TASK DATA section start

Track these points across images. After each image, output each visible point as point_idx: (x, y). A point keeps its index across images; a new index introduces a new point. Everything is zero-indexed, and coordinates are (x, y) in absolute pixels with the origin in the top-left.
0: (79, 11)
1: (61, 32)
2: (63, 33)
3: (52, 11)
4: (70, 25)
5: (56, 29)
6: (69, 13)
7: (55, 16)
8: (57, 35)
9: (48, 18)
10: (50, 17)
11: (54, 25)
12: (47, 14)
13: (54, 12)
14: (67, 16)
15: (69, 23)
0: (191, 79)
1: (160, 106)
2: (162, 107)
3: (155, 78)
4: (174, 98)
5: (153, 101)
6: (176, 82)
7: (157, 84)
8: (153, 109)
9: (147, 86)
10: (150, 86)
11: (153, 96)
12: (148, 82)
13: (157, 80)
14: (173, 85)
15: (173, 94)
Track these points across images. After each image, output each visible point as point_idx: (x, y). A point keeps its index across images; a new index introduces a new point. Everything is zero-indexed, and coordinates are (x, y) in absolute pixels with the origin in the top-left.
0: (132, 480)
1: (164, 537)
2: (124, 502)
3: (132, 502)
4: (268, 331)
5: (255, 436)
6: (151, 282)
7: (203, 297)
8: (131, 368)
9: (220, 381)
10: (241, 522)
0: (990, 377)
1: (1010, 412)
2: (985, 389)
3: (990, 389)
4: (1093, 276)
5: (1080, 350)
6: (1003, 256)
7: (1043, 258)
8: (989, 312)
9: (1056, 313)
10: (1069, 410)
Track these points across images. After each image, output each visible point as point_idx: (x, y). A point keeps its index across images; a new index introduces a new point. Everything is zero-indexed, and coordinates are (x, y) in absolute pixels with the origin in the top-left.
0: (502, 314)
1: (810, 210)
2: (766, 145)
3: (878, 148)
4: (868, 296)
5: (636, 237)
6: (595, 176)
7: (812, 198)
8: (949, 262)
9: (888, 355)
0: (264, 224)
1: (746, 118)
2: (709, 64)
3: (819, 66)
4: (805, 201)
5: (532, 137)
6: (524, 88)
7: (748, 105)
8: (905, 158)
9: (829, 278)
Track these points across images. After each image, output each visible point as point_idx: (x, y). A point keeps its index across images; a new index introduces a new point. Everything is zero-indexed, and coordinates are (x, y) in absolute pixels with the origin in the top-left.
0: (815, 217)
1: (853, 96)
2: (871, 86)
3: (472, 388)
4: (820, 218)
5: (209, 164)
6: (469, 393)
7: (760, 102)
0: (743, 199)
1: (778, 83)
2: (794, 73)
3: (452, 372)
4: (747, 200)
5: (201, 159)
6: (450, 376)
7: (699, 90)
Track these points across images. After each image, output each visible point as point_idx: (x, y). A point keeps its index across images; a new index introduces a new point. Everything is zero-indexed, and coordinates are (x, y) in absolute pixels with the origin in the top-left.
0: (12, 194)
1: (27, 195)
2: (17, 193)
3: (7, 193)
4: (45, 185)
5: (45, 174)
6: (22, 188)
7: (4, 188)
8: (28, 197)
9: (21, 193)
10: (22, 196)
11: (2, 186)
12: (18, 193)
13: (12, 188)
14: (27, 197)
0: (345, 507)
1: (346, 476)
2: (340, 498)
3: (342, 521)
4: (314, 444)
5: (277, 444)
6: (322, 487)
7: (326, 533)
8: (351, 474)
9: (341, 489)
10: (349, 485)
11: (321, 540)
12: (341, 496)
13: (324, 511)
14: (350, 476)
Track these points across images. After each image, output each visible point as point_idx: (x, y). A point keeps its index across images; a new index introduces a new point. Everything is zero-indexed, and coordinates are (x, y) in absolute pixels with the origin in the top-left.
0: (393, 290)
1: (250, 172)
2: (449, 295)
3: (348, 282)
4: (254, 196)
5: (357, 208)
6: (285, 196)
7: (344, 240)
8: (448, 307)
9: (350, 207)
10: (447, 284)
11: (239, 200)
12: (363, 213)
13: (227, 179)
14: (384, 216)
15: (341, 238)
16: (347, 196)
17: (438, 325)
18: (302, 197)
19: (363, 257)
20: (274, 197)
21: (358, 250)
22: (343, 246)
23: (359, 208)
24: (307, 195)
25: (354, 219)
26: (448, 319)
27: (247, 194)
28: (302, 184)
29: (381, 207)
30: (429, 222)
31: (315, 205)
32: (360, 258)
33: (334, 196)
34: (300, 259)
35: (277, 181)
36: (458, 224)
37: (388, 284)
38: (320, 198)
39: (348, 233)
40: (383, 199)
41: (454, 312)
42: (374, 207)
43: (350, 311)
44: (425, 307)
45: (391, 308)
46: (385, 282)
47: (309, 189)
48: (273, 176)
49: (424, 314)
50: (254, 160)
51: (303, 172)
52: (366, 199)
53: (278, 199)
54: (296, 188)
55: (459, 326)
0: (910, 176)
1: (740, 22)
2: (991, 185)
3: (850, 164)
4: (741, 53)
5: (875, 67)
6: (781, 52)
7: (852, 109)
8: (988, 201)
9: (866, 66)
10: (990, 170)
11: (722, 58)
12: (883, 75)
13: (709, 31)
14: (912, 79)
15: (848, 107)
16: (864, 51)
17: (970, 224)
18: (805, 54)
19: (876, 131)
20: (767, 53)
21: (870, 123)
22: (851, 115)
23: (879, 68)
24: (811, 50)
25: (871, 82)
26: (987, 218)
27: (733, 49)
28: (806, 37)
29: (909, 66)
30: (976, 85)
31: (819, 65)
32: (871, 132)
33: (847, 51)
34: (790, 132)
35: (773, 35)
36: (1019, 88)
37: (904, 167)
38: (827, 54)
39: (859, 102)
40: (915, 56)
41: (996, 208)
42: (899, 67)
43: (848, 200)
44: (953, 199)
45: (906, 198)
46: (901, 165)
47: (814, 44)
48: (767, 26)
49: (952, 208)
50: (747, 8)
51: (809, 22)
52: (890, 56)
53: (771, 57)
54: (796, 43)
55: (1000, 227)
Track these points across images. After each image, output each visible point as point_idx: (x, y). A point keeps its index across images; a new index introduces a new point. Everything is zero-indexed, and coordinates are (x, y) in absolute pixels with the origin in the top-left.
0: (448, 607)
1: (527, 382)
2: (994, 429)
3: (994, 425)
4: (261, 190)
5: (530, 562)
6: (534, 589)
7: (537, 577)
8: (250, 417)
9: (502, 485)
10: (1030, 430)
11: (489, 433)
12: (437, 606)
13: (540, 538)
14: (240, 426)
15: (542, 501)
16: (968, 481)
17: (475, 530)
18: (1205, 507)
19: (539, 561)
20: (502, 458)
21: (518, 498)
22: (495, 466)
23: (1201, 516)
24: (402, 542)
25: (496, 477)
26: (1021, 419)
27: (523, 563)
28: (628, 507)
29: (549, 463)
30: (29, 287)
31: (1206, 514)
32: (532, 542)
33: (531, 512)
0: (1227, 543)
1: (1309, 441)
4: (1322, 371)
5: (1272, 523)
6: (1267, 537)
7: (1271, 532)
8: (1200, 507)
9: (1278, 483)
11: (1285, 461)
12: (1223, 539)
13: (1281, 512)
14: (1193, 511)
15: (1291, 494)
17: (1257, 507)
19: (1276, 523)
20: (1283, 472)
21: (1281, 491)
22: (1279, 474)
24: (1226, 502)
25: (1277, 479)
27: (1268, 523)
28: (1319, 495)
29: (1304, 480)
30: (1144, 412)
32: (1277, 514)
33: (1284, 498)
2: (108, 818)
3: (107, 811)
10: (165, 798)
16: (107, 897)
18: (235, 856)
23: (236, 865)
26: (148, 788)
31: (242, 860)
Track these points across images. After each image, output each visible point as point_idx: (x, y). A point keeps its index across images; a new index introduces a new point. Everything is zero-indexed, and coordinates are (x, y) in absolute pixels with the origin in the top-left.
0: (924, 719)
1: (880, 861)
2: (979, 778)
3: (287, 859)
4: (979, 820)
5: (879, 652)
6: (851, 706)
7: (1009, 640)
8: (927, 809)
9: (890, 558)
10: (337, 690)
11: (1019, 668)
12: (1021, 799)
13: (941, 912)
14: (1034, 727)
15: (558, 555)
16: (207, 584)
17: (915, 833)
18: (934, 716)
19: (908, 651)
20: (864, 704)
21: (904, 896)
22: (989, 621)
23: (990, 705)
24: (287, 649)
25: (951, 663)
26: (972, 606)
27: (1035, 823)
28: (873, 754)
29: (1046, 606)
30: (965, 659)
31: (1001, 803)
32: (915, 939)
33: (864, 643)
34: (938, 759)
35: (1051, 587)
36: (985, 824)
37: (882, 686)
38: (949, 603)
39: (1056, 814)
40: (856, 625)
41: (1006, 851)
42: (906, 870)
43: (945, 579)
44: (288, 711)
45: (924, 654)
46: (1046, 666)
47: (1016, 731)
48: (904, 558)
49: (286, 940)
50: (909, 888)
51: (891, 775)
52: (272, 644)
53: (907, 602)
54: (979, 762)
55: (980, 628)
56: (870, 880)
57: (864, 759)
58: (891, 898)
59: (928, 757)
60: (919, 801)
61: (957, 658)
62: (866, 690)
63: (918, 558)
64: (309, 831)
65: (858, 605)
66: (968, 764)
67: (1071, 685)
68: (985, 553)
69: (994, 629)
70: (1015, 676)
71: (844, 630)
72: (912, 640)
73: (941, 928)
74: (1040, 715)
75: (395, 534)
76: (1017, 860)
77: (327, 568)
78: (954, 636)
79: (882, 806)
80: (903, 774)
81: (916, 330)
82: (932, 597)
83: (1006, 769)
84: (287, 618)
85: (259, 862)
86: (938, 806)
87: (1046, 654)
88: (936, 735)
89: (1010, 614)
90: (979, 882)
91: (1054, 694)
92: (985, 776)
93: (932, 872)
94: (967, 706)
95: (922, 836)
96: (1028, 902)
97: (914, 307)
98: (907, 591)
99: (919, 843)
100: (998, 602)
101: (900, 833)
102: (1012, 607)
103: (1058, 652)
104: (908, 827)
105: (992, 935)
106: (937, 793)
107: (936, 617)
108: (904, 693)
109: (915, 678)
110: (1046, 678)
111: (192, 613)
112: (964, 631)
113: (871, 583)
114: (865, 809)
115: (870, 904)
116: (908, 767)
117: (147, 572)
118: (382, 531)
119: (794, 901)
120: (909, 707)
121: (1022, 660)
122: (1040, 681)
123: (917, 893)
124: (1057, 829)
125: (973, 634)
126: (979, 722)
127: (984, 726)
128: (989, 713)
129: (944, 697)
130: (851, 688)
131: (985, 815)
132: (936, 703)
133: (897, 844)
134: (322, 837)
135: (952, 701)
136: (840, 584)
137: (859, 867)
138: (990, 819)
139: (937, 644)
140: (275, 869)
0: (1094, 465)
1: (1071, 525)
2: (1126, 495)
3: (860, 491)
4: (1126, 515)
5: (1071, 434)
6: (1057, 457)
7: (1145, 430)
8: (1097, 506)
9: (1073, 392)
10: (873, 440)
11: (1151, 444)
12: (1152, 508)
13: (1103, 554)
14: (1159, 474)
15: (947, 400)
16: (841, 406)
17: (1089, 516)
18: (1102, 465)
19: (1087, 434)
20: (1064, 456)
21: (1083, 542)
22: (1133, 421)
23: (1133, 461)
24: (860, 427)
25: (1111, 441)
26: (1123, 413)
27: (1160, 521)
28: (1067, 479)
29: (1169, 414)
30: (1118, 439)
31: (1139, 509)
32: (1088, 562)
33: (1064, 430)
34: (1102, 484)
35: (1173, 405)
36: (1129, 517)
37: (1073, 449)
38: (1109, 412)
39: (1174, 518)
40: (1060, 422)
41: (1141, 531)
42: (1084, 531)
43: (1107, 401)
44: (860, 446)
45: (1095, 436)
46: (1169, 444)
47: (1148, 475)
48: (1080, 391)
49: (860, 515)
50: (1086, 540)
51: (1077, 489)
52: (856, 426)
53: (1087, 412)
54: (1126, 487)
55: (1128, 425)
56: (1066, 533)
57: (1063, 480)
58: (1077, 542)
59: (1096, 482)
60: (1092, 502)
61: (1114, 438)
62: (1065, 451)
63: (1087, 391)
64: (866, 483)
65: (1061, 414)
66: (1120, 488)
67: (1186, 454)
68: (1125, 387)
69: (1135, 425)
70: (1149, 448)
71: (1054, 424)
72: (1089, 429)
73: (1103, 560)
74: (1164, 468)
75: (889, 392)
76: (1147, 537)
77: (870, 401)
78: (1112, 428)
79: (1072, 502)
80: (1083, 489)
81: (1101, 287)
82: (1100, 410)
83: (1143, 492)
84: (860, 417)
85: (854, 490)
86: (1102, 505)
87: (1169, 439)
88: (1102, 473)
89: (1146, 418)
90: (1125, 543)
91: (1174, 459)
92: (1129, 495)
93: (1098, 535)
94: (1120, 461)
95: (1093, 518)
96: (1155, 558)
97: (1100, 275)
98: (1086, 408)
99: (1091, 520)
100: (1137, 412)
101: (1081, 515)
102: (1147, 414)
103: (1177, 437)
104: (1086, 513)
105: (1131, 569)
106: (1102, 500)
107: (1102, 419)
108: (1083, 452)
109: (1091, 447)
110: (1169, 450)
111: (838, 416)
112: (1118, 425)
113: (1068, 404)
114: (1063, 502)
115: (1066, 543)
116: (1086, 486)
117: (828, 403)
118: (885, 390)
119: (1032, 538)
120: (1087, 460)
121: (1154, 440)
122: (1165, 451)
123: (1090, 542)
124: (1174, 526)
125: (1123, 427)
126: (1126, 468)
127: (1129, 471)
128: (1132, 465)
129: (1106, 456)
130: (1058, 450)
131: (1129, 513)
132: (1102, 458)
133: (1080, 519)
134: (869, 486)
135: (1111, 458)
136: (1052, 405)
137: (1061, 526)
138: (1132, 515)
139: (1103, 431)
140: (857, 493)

TASK DATA section end

Could you restate, word for word, the lines above from the one with "94: (967, 706)" to the one with "139: (937, 644)", both included?

● **SOLUTION FOR THIS TASK**
94: (967, 706)
95: (922, 836)
96: (1028, 902)
97: (914, 307)
98: (907, 591)
99: (919, 843)
100: (998, 602)
101: (900, 833)
102: (1012, 607)
103: (1058, 652)
104: (908, 827)
105: (992, 935)
106: (937, 793)
107: (936, 617)
108: (904, 693)
109: (915, 678)
110: (1046, 678)
111: (192, 613)
112: (964, 631)
113: (871, 583)
114: (865, 809)
115: (870, 904)
116: (908, 767)
117: (147, 572)
118: (382, 531)
119: (794, 901)
120: (909, 707)
121: (1022, 660)
122: (1040, 681)
123: (917, 893)
124: (1057, 829)
125: (973, 634)
126: (979, 722)
127: (984, 726)
128: (989, 713)
129: (944, 697)
130: (851, 688)
131: (985, 815)
132: (936, 703)
133: (897, 844)
134: (322, 837)
135: (952, 701)
136: (840, 584)
137: (859, 867)
138: (990, 819)
139: (937, 644)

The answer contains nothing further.